[PROVIDED TEXT]:
White bass are really missing so far with only a few being caught upriver. Strange actually! Water temps, I believe, are stalling the run. Black bass are hitting jerkbaits and Alabama rigs on points that lead back into many of the arms from mid-lake on toward the Dam.
“Stay safe out there. Watch the weather and wear your life jackets.”

Visit Jon’s Facebook page for latest updates, FishOn Guide Service Goshen AR.

(updated 3-16-2023) Southtown Sporting Goods (479-443-7148) said Thursday the fish are active, though they conceded that could change any minute with the frigid temps expected to roll in this weekend (highs predicted in the 40s through Sunday).
Walleye are going full bore in the rivers and that run is on, they report. Anglers are fishing minnows or any kind of softer-style baits. The white bass are just starting and anglers are catching some nice ones. Go to the rivers for both of those species. The White River and War Eagle Creek are very active with white bass anglers.
“That’s as of now, it’s pretty good,” they say.

Crappie are in prespawn mode abut are being seen around cover and channel edges, and the fishing is pretty good for them as well.
No reports of stripers this week.
The water conditions are good, with water temperature getting into the low 50s.

[RAW RECORDS]:
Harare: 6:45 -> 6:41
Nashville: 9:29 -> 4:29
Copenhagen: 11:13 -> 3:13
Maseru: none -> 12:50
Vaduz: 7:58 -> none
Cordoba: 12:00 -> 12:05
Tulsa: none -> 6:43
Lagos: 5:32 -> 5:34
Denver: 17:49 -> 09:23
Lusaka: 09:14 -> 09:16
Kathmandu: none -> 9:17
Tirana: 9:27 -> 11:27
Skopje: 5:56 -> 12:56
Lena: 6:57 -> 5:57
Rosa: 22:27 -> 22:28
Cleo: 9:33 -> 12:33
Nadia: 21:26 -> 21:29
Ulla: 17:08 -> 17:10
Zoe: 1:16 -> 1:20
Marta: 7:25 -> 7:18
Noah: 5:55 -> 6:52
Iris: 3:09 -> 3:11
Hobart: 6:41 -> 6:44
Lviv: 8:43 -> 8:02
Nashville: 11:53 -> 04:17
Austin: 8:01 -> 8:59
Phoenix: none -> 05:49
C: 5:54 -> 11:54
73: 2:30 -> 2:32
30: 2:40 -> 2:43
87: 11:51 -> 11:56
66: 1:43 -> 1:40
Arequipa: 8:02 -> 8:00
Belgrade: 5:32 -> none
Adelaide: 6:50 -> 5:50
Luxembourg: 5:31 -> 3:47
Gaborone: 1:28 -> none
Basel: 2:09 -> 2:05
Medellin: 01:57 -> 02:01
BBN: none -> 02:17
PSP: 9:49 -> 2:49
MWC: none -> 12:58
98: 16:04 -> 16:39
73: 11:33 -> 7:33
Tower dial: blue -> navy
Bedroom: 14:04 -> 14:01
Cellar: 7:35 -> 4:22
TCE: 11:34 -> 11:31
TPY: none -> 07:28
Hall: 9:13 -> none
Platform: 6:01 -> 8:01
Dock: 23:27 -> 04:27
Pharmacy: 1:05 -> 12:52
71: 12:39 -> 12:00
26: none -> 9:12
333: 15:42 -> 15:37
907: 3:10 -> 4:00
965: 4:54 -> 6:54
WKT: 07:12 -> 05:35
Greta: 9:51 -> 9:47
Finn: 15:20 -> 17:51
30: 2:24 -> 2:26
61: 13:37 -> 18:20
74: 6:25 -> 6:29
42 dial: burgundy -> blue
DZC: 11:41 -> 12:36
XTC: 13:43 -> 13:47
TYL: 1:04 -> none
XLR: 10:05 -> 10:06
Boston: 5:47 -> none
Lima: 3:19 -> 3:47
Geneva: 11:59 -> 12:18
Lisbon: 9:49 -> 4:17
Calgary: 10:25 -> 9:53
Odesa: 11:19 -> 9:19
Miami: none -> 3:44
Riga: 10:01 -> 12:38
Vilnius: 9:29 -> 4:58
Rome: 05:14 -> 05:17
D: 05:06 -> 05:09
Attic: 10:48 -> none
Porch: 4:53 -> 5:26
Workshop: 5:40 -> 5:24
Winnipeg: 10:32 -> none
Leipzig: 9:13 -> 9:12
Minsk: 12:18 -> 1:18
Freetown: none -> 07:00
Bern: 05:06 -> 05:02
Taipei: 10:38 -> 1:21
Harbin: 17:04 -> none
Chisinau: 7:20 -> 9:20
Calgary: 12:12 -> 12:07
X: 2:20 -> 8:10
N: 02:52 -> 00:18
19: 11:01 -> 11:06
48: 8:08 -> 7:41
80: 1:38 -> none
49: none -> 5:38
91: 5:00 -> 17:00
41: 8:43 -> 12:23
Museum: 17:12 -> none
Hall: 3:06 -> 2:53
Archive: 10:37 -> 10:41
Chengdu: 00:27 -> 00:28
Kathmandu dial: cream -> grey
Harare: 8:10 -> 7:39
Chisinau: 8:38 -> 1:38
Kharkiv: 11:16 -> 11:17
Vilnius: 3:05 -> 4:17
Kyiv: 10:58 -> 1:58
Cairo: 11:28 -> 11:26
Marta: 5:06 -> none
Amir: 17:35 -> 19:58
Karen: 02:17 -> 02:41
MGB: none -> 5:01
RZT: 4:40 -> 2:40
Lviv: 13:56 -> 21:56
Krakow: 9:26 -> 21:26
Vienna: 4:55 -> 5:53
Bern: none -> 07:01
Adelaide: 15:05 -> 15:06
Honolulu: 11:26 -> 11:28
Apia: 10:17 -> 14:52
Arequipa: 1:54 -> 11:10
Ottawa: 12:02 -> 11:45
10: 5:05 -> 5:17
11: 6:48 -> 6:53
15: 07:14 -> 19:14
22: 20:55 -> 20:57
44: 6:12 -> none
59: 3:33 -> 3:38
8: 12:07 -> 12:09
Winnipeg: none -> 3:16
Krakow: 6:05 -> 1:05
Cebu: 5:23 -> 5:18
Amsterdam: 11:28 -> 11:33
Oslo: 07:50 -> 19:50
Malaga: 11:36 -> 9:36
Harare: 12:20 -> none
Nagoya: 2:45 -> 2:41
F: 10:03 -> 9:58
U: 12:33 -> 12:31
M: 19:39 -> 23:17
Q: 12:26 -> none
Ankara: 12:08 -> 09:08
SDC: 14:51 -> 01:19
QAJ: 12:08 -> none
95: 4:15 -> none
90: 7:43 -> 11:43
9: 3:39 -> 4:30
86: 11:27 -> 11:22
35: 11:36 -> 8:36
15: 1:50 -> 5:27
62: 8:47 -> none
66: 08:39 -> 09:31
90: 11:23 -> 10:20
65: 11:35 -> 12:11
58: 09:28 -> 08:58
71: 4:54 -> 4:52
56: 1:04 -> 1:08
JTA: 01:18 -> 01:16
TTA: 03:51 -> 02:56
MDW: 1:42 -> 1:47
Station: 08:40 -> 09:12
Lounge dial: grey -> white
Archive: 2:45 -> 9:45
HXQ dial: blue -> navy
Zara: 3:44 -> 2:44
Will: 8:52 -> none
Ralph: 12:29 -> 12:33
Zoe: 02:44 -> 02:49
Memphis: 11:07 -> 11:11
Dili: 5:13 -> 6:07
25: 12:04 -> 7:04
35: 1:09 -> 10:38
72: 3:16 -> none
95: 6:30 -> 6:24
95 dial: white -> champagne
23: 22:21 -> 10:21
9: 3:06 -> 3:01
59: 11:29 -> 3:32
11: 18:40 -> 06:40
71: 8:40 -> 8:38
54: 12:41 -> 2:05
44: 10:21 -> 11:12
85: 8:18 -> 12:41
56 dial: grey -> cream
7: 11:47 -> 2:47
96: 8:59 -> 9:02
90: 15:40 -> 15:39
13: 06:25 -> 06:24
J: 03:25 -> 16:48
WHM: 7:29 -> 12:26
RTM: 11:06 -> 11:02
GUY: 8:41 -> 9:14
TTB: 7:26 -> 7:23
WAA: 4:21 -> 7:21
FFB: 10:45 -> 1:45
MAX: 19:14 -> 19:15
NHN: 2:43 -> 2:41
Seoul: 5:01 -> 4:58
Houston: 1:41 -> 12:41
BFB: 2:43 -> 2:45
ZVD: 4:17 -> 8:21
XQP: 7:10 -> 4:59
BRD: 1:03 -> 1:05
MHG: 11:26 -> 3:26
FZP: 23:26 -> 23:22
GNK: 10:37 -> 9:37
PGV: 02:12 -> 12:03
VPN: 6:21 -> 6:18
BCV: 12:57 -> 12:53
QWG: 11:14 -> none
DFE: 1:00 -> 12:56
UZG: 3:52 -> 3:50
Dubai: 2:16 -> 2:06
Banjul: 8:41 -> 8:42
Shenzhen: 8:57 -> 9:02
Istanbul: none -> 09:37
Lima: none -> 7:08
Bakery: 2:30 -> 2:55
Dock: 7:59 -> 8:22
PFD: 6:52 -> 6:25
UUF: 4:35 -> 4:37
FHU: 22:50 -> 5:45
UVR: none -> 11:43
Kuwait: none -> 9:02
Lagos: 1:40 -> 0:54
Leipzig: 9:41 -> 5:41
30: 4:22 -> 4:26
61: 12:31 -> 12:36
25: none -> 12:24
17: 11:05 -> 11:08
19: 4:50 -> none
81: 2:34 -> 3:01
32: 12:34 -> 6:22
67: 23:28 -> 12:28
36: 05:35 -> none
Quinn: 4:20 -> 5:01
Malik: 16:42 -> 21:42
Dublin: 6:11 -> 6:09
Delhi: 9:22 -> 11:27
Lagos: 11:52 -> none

[THE PROBLEM]: Carry on the fishing report from its last sentence, in the same style.

[REPLY]:
They rate the overall fishing as good. “It’s take your choice. They aren’t spawning yet (whites and crappie) but the fish have been actively feeding, so we’ve had good reports. Everything is just now starting up here. It’s been a pretty good week. Walleye have been the big conversation piece, and the white bass. That’s just prespawn on the whites, they’re just on the front edge of what it will be. It’s a good time to fish. At least today.”
Beaver Lake is 4 feet or more elevated over normal pool.

Beaver Tailwater
(updated 3-23-2023) Guide Austin Kennedy (479-244-0039) said, “Fishing has been great this week. The trout bite has picked up as well as the walleye and white bass. Trout are being caught using Pautzke Fire Bait, Fire Balls and Fire Worms (drifting). Fish with light terminal tackle, on bottom. Try to hit the deeper holes with the bait and Fire Balls. Drift the Fire Worms when the Corps of Engineers is flowing water.
“The walleye bite has continued to increase and temperatures are starting to climb. Most are getting caught on soft plastics with Fire Gel scent. Also trolling crankbaits scented with Fire Gel. Try to focus baits in the 8-10 feet range. The walleye are spread out, so you’ve got to cover water.
White bass have been hitting hard and soft swimbaits. As with the walleye, they are spread out.
“As a side note, with the increasing boat traffic, please try to be courteous to other boaters. If you are under power and approaching a standing boat, slow down and try to communicate with the standing boat to see which side to yield to. Remember, you are under power, the standing boat cannot maneuver as quickly as you.
“I hope you are able to get out and catch some fish. For daily fishing updates, follow my fishing Facebook page (
Busch Mountain Fishing Guide Service). Have fun and stay safe.”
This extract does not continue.